Set of tasks -
A. Summarize the text about Rita Dove in two sentences.
B. Put this sentence from the text about Rita Dove into Spanish: "She traveled widely during her term, giving readings in a variety of venues from schools to hospitals."
C. Carry the text about Rita Dove forward from its final sentence.

Selected excerpt -
Rita Dove has had a tremendous impact on American letters, not only through the scope of her poetry, but also through her work as an advocate. Dove was named US Poet Laureate in 1993. Just forty years old at the time of her appointment, she was the youngest poet ever elected to the position. She was also the first African American to hold the title (Gwendolyn Brooks had been named Consultant in Poetry to the Library of Congress in 1985). Dove was also the first poet laureate to see the appointment as a mandate to generate public interest in the literary arts. She traveled widely during her term, giving readings in a variety of venues from schools to hospitals. Dove noted in the Washington Post that her appointment was “significant in terms of the message it sends about the diversity of our culture and our literature.” Dove has continued to play an important role in the reception of American poetry through her work as editor of the Penguin Anthology of 20th Century American Poetry (2011). The omnibus collection of a century-worth of American verse stirred controversy and generated new dialogues about the legacy of American poetry, and its current state. Many praised the anthology for its inclusiveness and scope, however. Katha Pollitt in The Nation called it “comprehensive and broad-ranging,” whatever its omissions.
Rita Dove has received numerous honors and awards for her work, including a Heinz Award in the Arts and Humanities and a Common Wealth Award. In 1996 she received a National Humanities Medal. She is currently Commonwealth Professor of English at the University of Virginia in Charlottesville.
Before we dive into this highly political poem, check out our introduction, which will give you some background on the real-life events depicted here. Be sure to come right back, though!

Provided data -

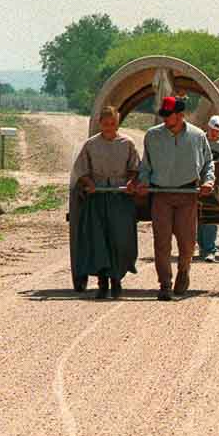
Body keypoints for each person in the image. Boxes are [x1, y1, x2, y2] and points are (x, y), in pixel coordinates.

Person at [128, 96, 215, 301]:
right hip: (161, 195)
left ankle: (183, 272)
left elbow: (208, 163)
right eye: (164, 115)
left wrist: (208, 181)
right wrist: (143, 182)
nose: (166, 119)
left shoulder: (197, 136)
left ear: (180, 115)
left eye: (169, 115)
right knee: (162, 242)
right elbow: (146, 166)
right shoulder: (152, 136)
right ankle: (165, 284)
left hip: (188, 194)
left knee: (187, 243)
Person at [69, 106, 139, 300]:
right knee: (98, 240)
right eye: (106, 124)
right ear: (100, 123)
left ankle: (117, 280)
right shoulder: (91, 145)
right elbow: (81, 170)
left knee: (120, 240)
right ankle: (102, 283)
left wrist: (131, 183)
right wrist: (89, 183)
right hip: (97, 198)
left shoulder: (127, 143)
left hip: (120, 199)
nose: (109, 127)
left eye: (113, 124)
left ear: (117, 124)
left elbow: (135, 168)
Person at [196, 115, 219, 263]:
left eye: (217, 131)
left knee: (211, 215)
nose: (214, 133)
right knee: (197, 216)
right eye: (212, 130)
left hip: (217, 184)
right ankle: (202, 247)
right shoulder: (200, 142)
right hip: (198, 181)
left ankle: (210, 250)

Responses by item number -
A. Rita Dove was named US Poet Laureate in 1993, the youngest poet and first African American to hold the title, and she treated the post as a mandate to build public interest in the literary arts, giving readings in venues from schools to hospitals. She later edited the Penguin Anthology of 20th Century American Poetry (2011), which stirred controversy but was praised by many for its inclusiveness and scope, and she has received numerous honors, including a National Humanities Medal in 1996.

B. Viajó mucho durante su mandato y ofreció lecturas en una gran variedad de lugares, desde escuelas hasta hospitales.

C.
The poem begins, strangely enough, with a parrot – namely, a green parrot, "imitating spring" (line 1). At this point, "Parsley" is told from the point of view of Haitian workers, who soon give us an image of the sugarcane fields as well. We're then introduced to "El General" (Spanish for "The General," as you might have guessed). El General is depicted as "searching for a word," and once he has found it – "perejil," i.e., "parsley" – there is an allusion to the resulting massacre.
The second part of the poem begins with the parsley, not the parrot. Now we're looking in on El General at home, as he thinks of his dead mother and ponders, "Who can I kill today" (line 31). This section centers on his mother, who was baking cookies on the day she died. El General remembers her as he feeds his parrot cookies, and as he thinks about killing soldiers in battle. His thoughts turn to the Haitian workers and how they cannot pronounce an "r," something even his mother and his parrot can do. Finally, someone "calls out his name in a voice / so like his mother's" (lines 64-65) that he sheds a tear. But this emotion quickly turns to rage and revenge, as he gives the orders to execute all who cannot pronounce the "r" in "parsley."